On the other hand, IP and Ethernet networks do not provide the same predictability of performance through a dedicated-like service that channel based technologies such as SCSI or fibre channel are designed to do. As a result, NAS is less suited to those applications and environments that depend on dedicated access to storage (e.g. databases or client-server applications).

Why ESN?
A number of factors have come together to initiate a fundamental change in the way information infrastructures need to be architected to meet the needs of organizations. These include the sheer quantity of information, technology advancements, limited human resources, and the need to be flexible. As a result, traditional point to point storage topologies are unable to meet the emerging needs of organizations because they either don't take advantage of the available technology, or are inflexible, and require more effort to manage and maintain.

Enterprise storage networks, through both SAN and NAS technologies, offer the ability to implement an information infrastructure that addresses these factors.

What's changed?
The following challenges have converged to initiate the need for storage networks:

  • Rate of information growth.
  • Drive for management efficiency.
  • Storage/disk technology advancements.
  • Pace of change in business requirements.

The quantity and criticality of information that organizations are storing, managing, and maintaining is growing at an exponential rate. The contributing factors include the explosion of Internet and web content, the emergence of digital media assets (audio, video, and images), data warehousing and CRM applications. As a result, IT shops are realizing that to deploy storage in traditional (point to point or host captive) architectures is becoming unwieldy and costly to manage the multitude of storage pools that evolve (purchasing, maintaining, providing access to applications, back up, etc.).

Storage networks offer the ability to consolidate both the storage and management for large environments, thereby reducing the acquisition and management costs for the information infrastructure. This is increasingly important in an economy in which the ability to attract capable professionals to manage and operate these information infrastructures is becoming progressively more difficult.

§ PROVIDED DATA
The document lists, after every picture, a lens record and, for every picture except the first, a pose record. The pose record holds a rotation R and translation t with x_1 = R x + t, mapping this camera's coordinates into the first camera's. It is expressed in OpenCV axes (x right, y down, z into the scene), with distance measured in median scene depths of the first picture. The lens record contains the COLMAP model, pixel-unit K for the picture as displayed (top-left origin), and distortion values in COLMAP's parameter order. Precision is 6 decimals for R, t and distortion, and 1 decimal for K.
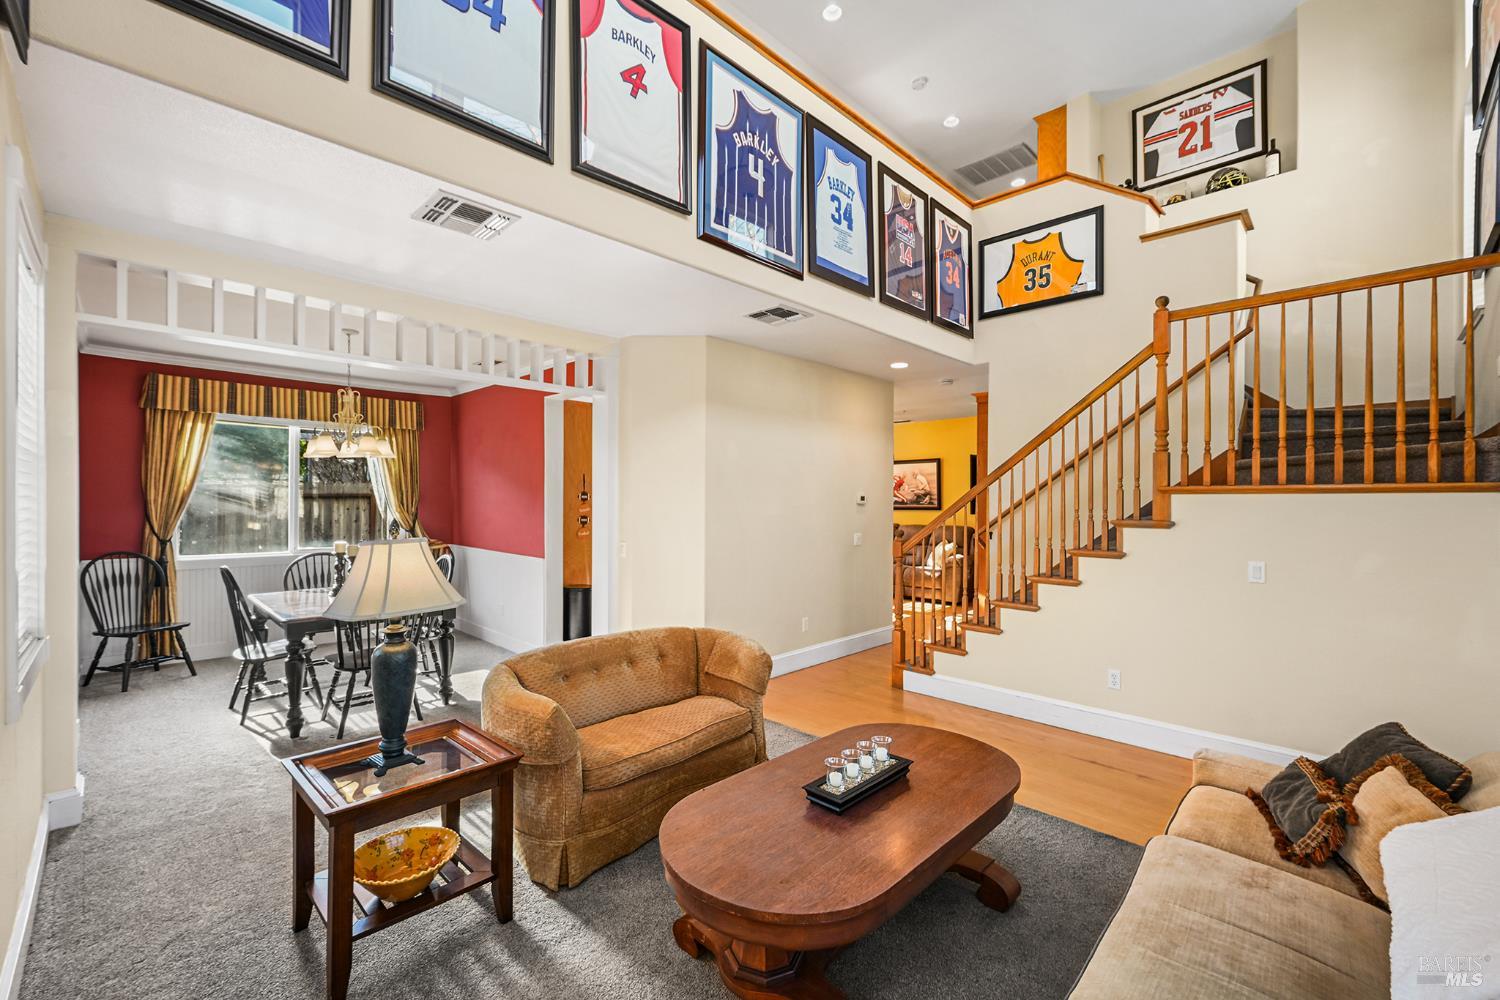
lens RADIAL K [[628.1, 0, 747.5], [0, 628.1, 494.2], [0, 0, 1]] dist [-0.001683, -0.000412]
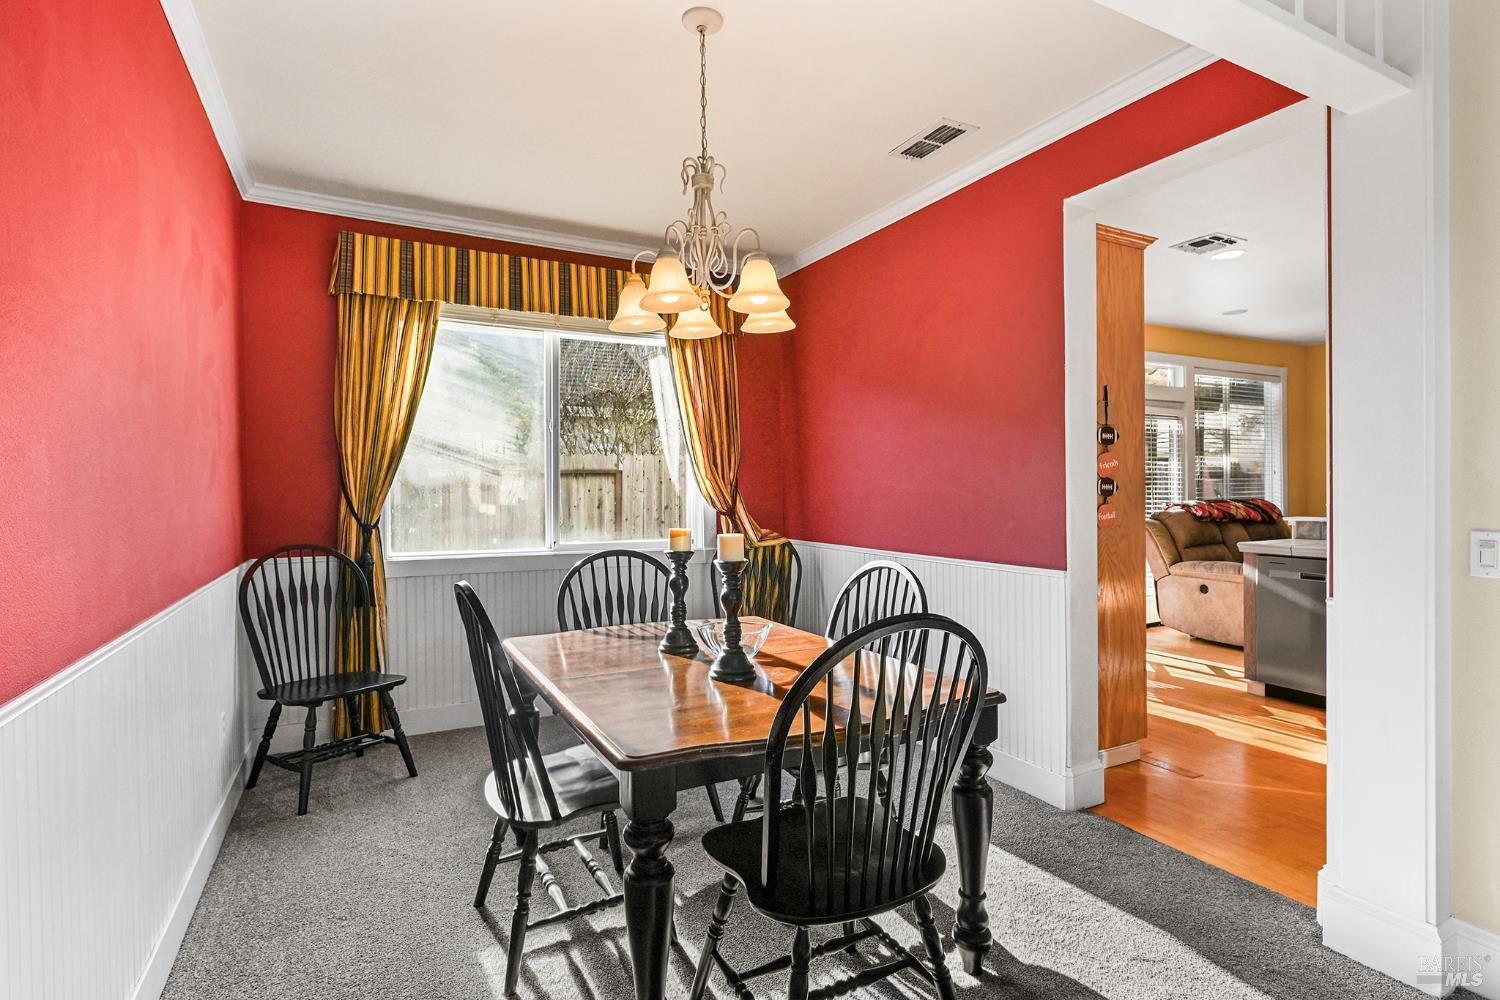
lens RADIAL K [[743.1, 0, 749.7], [0, 743.1, 490.5], [0, 0, 1]] dist [0.001408, 0.000084]
pose [[0.953356, -0.010193, -0.301676, -0.405994], [0.012429, 0.999908, 0.005491, 0.043695], [0.301592, -0.008984, 0.953395, 0.473544]]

§ TASK BRIEF
In the storage networks text above, why is NAS less suited to environments such as databases or client-server applications? Explain in one to three sentences.

§ EXPECTED ANSWER
NAS relies on IP and Ethernet networks, which cannot deliver the predictable performance of a dedicated-like service that channel-based technologies such as SCSI or fibre channel are designed to provide. Databases and client-server applications depend on dedicated access to storage, so NAS suits them less well.